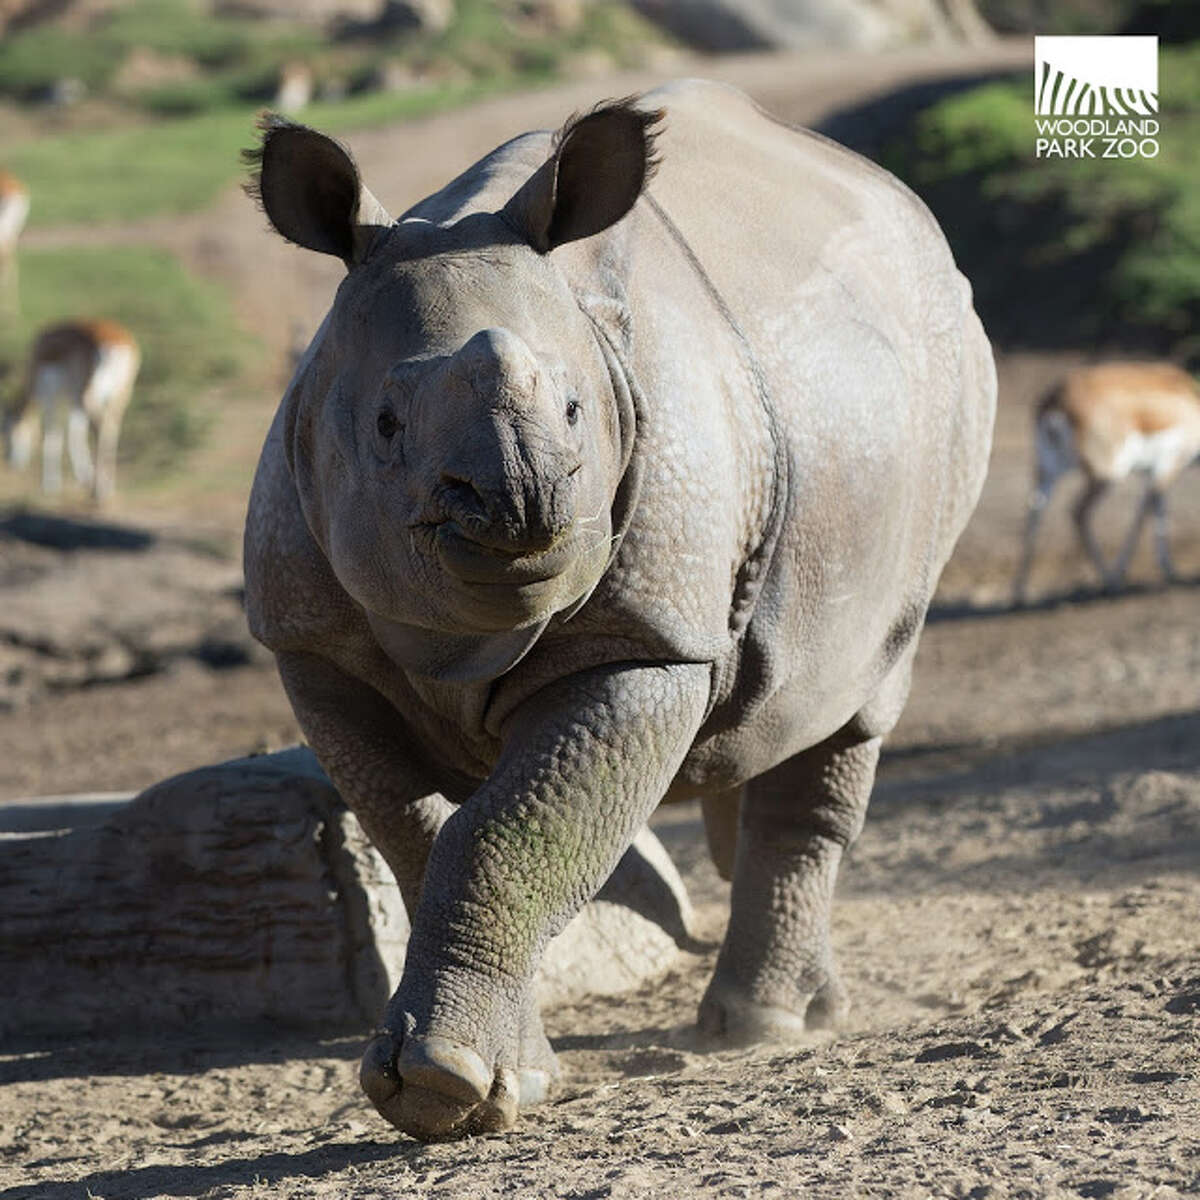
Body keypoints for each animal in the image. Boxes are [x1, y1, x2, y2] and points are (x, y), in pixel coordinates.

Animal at [3, 319, 140, 501]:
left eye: (7, 429)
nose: (9, 460)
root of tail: (115, 342)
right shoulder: (73, 401)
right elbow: (75, 434)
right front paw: (84, 477)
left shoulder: (50, 396)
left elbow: (53, 435)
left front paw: (49, 486)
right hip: (119, 397)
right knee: (111, 428)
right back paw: (106, 489)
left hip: (88, 396)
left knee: (100, 427)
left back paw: (98, 492)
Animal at [1012, 357, 1200, 597]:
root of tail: (1056, 401)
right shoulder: (1168, 466)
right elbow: (1144, 515)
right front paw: (1127, 572)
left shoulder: (1151, 473)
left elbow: (1156, 511)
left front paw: (1170, 570)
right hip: (1107, 475)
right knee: (1078, 512)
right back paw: (1109, 581)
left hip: (1048, 471)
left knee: (1035, 511)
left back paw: (1019, 593)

+ + + +

— WHAT YOU HAVE TO DO —
Your task is to restate, word for word, each line from the one that includes "left front paw: (49, 486)" to the end of the records, with both ends included and nothing else.

— ANSWER FOR THIS EXERCISE —
left front paw: (49, 486)
right hip: (119, 397)
right knee: (111, 428)
right back paw: (106, 489)
left hip: (88, 396)
left knee: (100, 427)
left back paw: (98, 492)
Animal at [1012, 357, 1200, 597]:
root of tail: (1056, 401)
right shoulder: (1168, 466)
right elbow: (1144, 515)
right front paw: (1127, 572)
left shoulder: (1151, 473)
left elbow: (1156, 511)
left front paw: (1170, 570)
right hip: (1107, 475)
right knee: (1078, 512)
right back paw: (1109, 581)
left hip: (1048, 471)
left knee: (1035, 511)
left back paw: (1019, 593)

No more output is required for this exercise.